Çocukların olduğu ortamlarda uzunca süren elem dolu konuşmaların yapılmaması gerektiğini ifade eden Dr. Özyürek; “Çocuğun duygularını anlatması ve paylaşması desteklenmeli ve aileler bunu yaparken de zorlayıcı olmaktan kaçınmalıdır. Ayrıca acıma, fazla ilgi gösterme, duyguların irdelenmesi gibi olumsuz davranışlar sergilenmemelidir. Her insanın olumsuz bir durum karşısında vereceği tepki farklı olacaktır. Her çocuk / öğrenci kendisine özgü tepkiler verebilir. Bu sebeple çocuklar arasındaki bireysel farklılıklara saygı duyulmalıdır. Ayrıca, sohbet sırasında çocukların hızına ve isteğine uyum sağlamak önemli, çocuk depremden konuşmak istemiyorsa istediği konudan konuşmaya devam edilmeli, sessiz kalırsa da sessiz kalınması gerekir” şeklinde konuştu.
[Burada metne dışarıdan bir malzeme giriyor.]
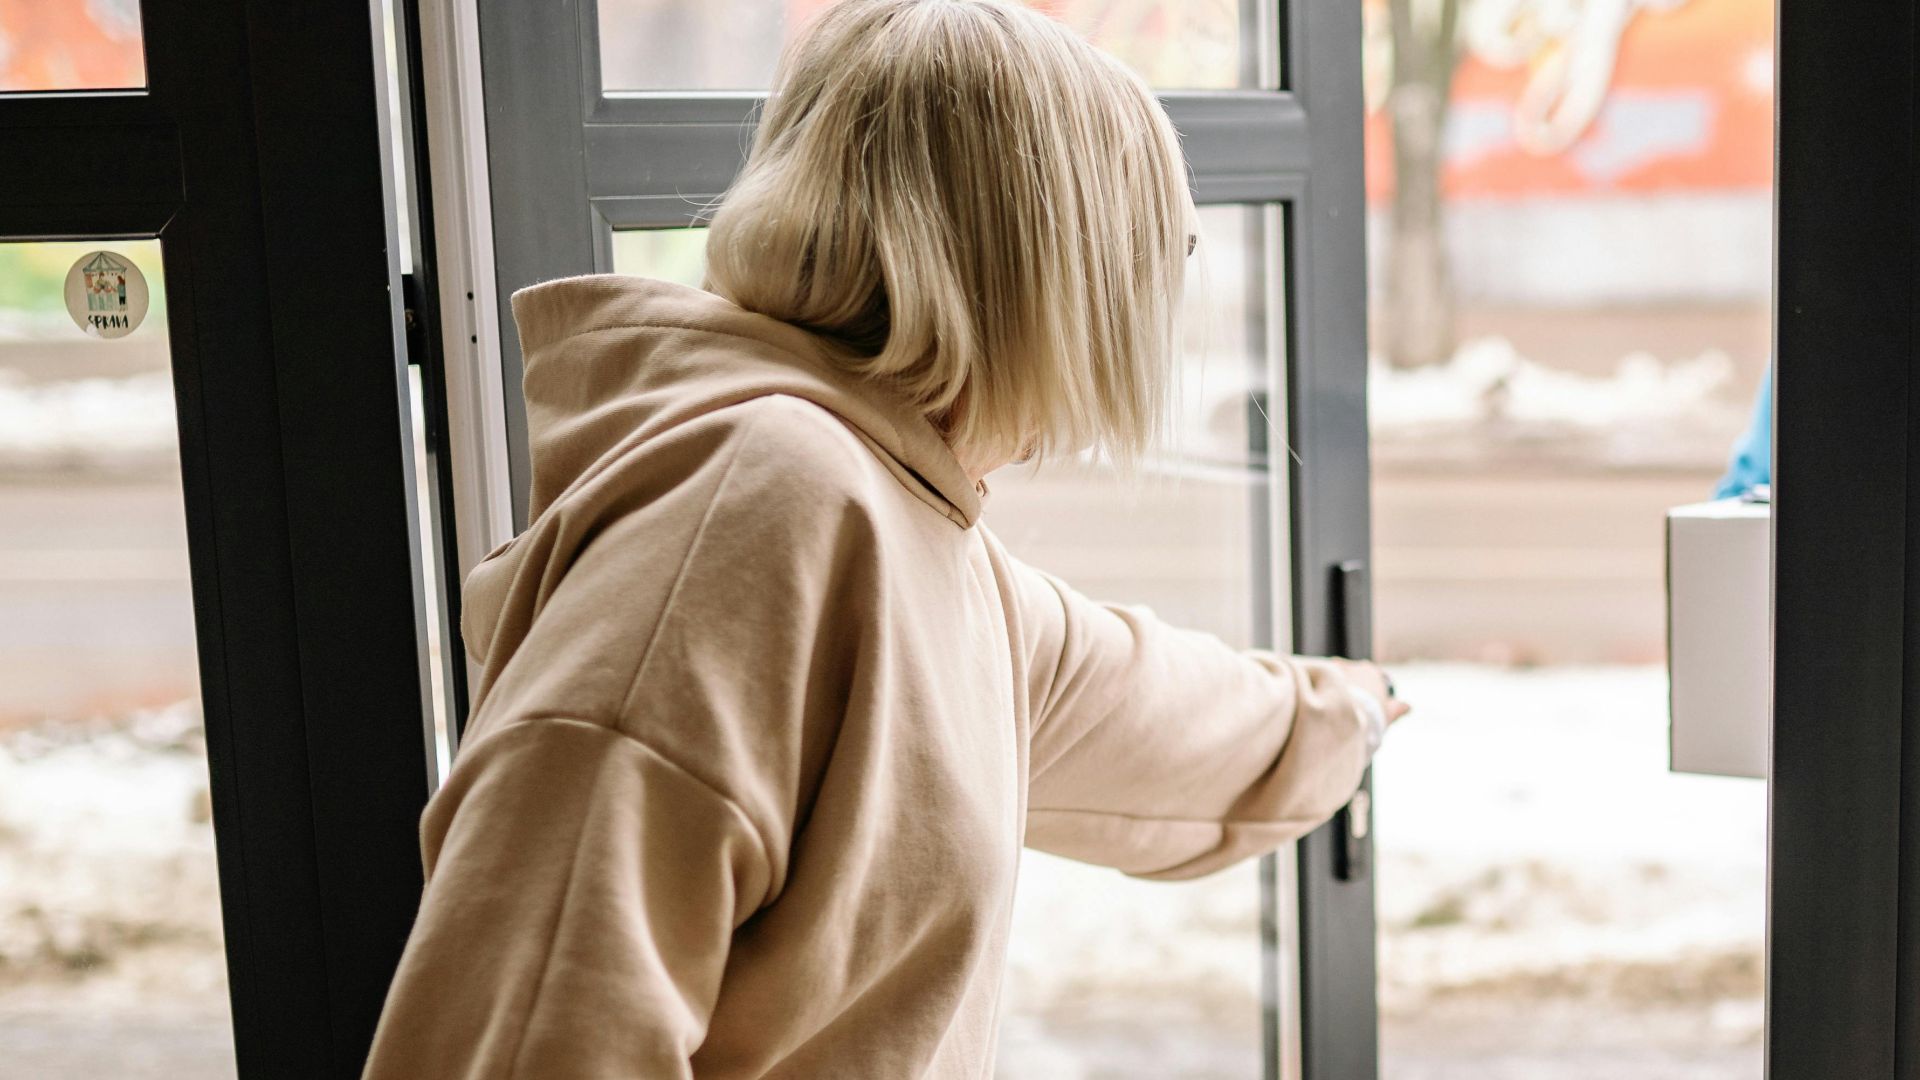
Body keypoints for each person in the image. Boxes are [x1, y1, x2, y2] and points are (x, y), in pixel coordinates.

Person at [362, 2, 1408, 1076]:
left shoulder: (908, 525)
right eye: (1141, 262)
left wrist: (1350, 711)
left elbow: (1145, 707)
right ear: (1033, 273)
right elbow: (530, 1021)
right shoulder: (764, 505)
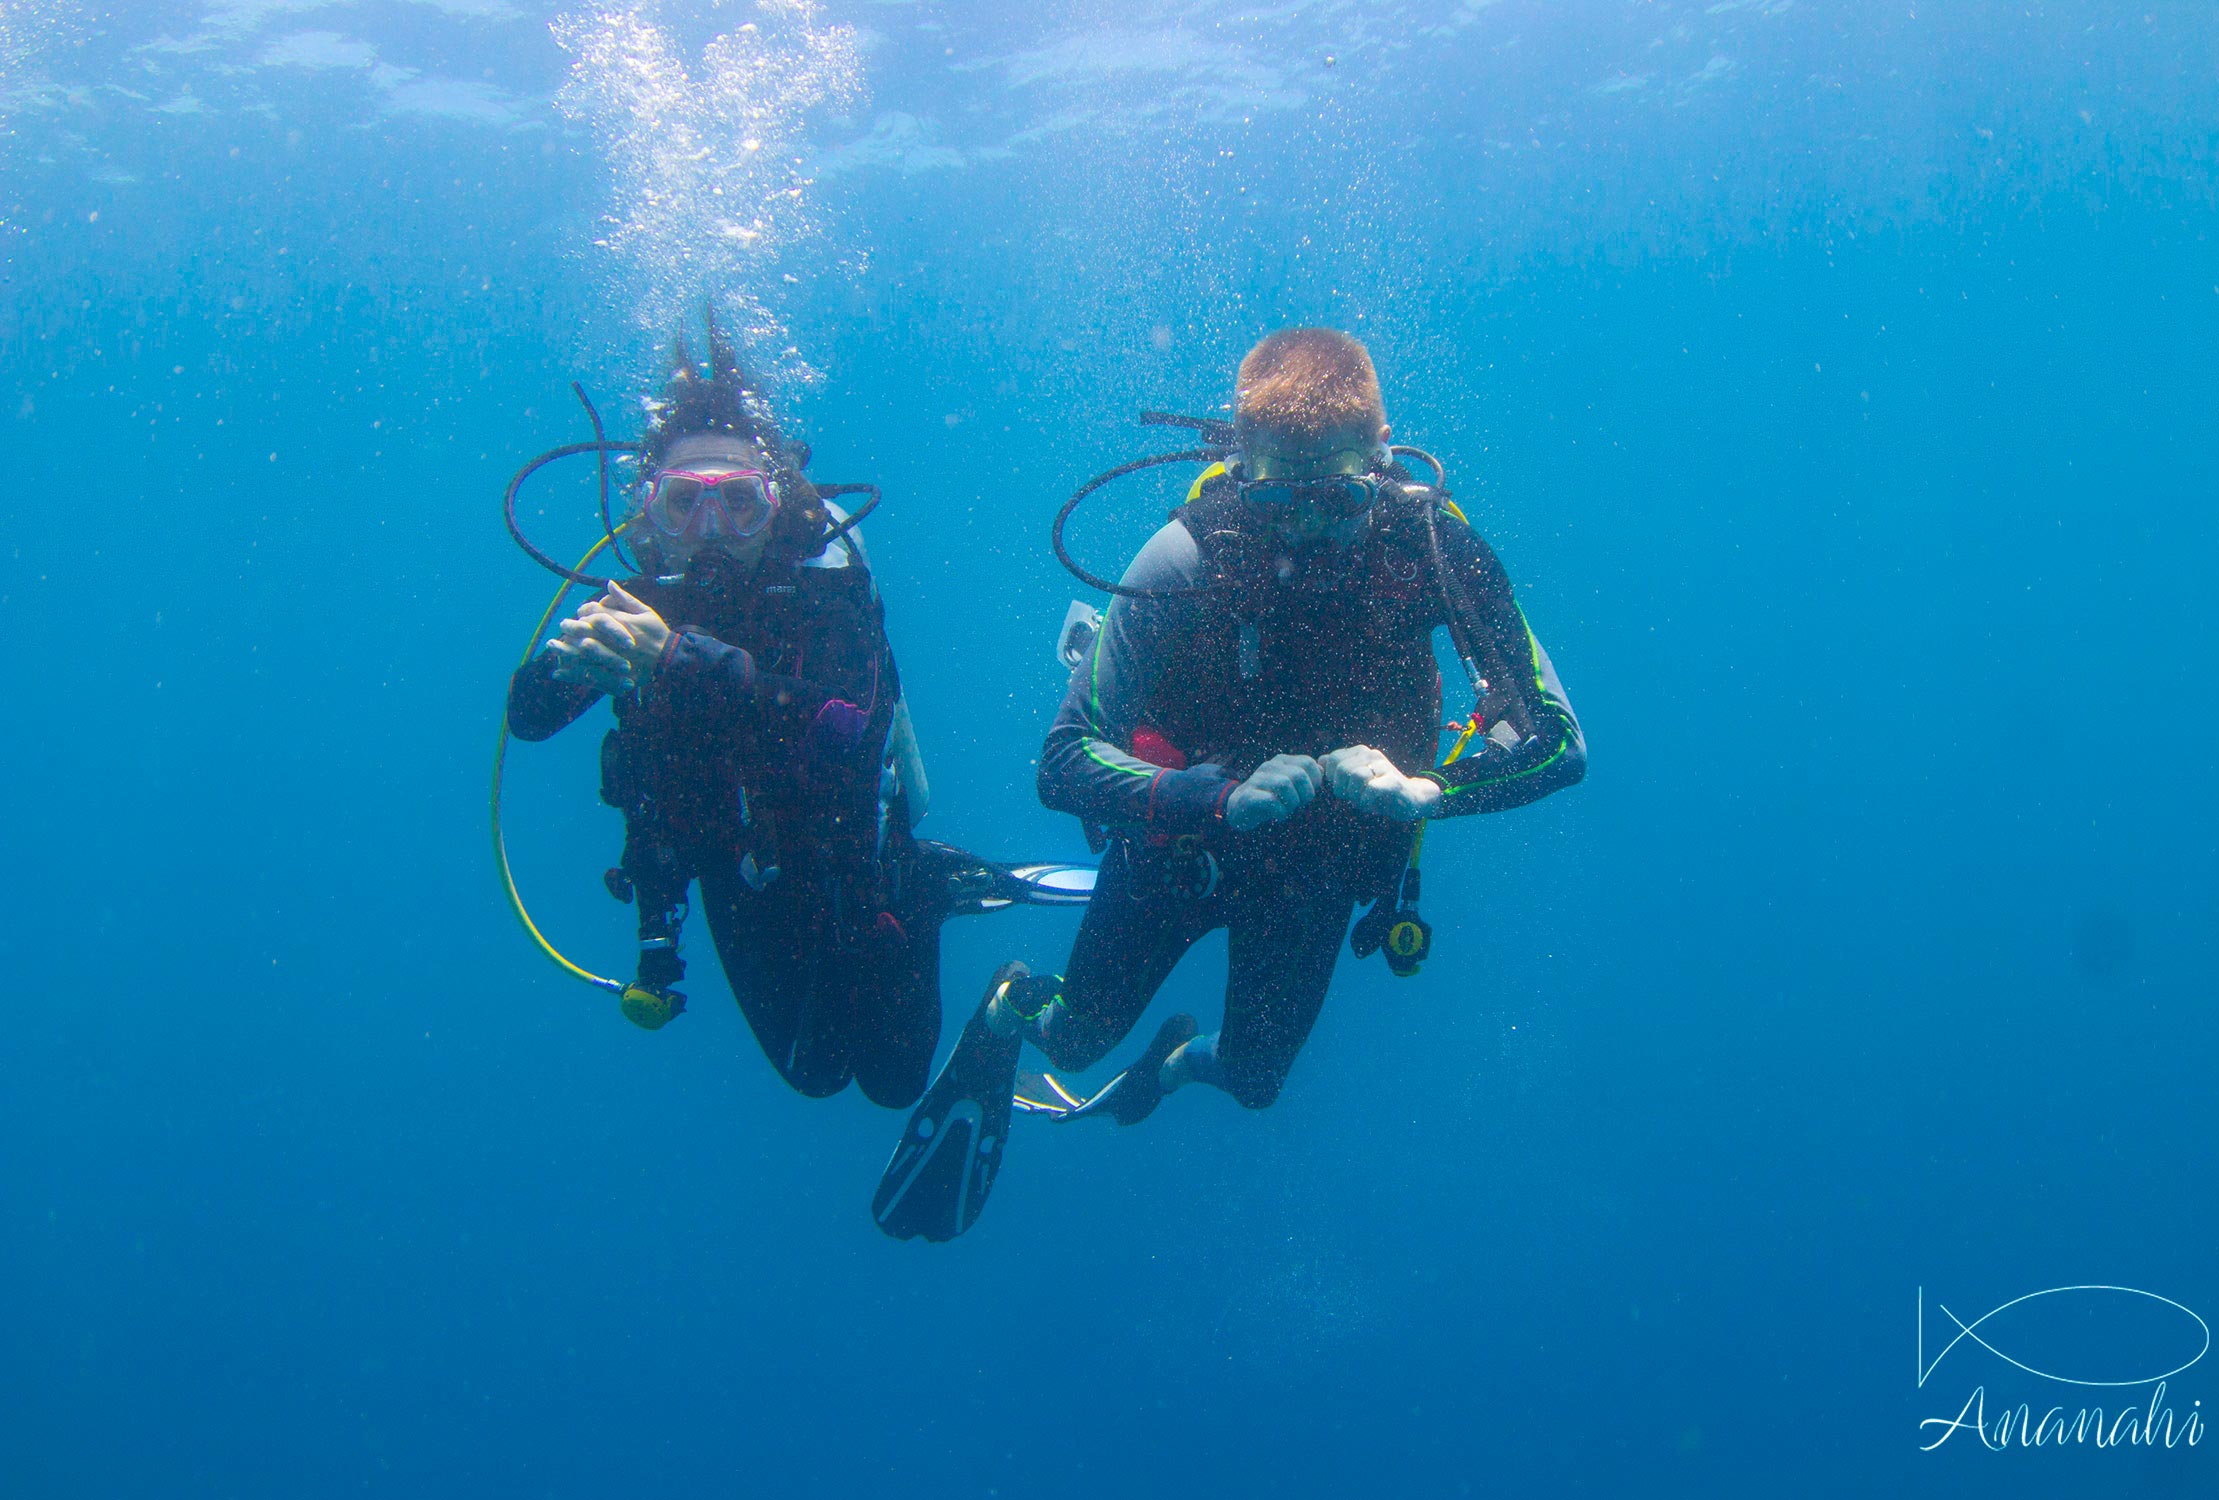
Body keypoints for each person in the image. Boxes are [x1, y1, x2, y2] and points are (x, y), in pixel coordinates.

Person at [874, 327, 1585, 1238]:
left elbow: (1559, 741)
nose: (1309, 532)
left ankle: (1170, 1065)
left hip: (1324, 863)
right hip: (1183, 850)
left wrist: (1428, 793)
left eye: (1336, 499)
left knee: (1253, 1080)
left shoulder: (1435, 547)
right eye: (1280, 500)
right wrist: (1216, 798)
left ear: (1382, 457)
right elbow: (1062, 758)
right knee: (1074, 1037)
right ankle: (1015, 1000)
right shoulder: (1184, 554)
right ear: (1242, 471)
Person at [508, 316, 1067, 1107]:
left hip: (854, 855)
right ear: (648, 516)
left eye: (739, 503)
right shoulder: (633, 607)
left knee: (893, 1082)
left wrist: (676, 658)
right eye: (683, 504)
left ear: (774, 508)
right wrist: (569, 665)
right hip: (734, 869)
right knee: (815, 1075)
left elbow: (849, 728)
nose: (711, 531)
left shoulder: (822, 591)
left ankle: (932, 891)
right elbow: (528, 720)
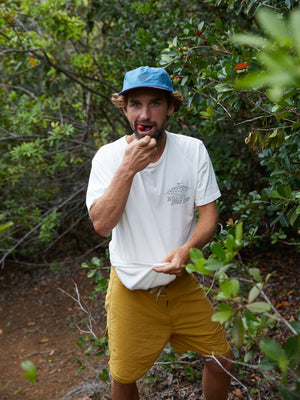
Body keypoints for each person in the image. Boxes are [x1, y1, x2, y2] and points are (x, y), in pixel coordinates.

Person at [86, 66, 234, 400]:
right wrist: (128, 168)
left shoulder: (192, 150)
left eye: (155, 103)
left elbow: (209, 216)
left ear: (170, 108)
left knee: (222, 358)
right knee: (123, 377)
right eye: (135, 104)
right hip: (130, 286)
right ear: (124, 109)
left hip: (181, 283)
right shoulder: (108, 158)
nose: (145, 114)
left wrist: (187, 249)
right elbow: (101, 225)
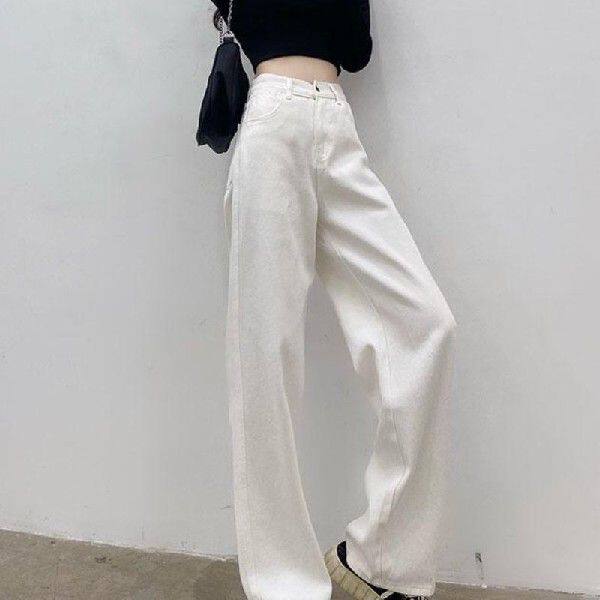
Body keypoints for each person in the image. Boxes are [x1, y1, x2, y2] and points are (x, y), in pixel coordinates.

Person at [210, 1, 457, 599]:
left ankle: (382, 561)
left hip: (337, 127)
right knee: (266, 358)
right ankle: (283, 585)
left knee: (426, 325)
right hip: (272, 118)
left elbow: (356, 49)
“Koruyucu aileler, örselenmiş çocuklara karşı dikkatli davranmalı”
Koruyucu aile olmak isteyenlerin de dikkat etmesi gereken önemli noktalar olduğunu söyleyen Prof. Dr. Özyürek; “Her şeyden önce onun sizlere ve ailenize uyum sağlama isteğine yardımcı olmalısınız. Bu açıdan yanında güven duyduğu kişilerin olması ve güvenli yerlerde bulunduğunu hissetmesi çocuk açısından önemlidir. Çocuğun yaşı ile orantılı şekilde iletişime geçmenin, güvenilir ve içten bir şekilde göz kontağı kurmak önemli ve bunu yaparken de beden dilinin de saygılı ve şefkatli olması gerekir” ifadelerini kullandı. Özyürek; “Çocuk eğer istiyorsa, geldiği yer, geçmişi, okul arkadaşları, öğretmeni, neleri sevdiği, hangi oyunları oynadıkları, oyuncakları, vb. hakkında sohbetler edilmesi yararlıdır. Ancak geldiği aile ve bölgenin kültürüne uygun davranışları, alışkanlıkları, şivesi, vb. karakteristik özelliklerine saygı duyulmalı” dedi.
“Koruyucu aile yanına yerleştirilmiş çocuklara empatiyle yaklaşılmalı”
Koruyucu aile yanına yerleştirilmiş çocuklara empatiyle yaklaşılması, onlara karşı sabırlı ve duyarlı olunması gerektiğini söyleyen Prof. Dr. Özyürek; “Çünkü depremlerin etkisiyle örselenmiş, ayrılmak zorunda kaldığı aile, mahalle ve okulu için yoğun biçimde endişelenmiş ve ailenizle yaşamaya başladıktan sonra yeni belirsizliklerle karşılaşmış olabilir. Koruyucu ailelerin bu konuda dikkatli davranması gereklidir” şeklinde konuştu. Özyürek son olarak, “Eğer yakınlarını kaybeden ve yas tutan çocuklara bakım vermeniz gerekiyorsa, bir ruh sağlığı uzmanı ile görüşüp ortak hareket etmelisiniz” ifadelerini kullandı.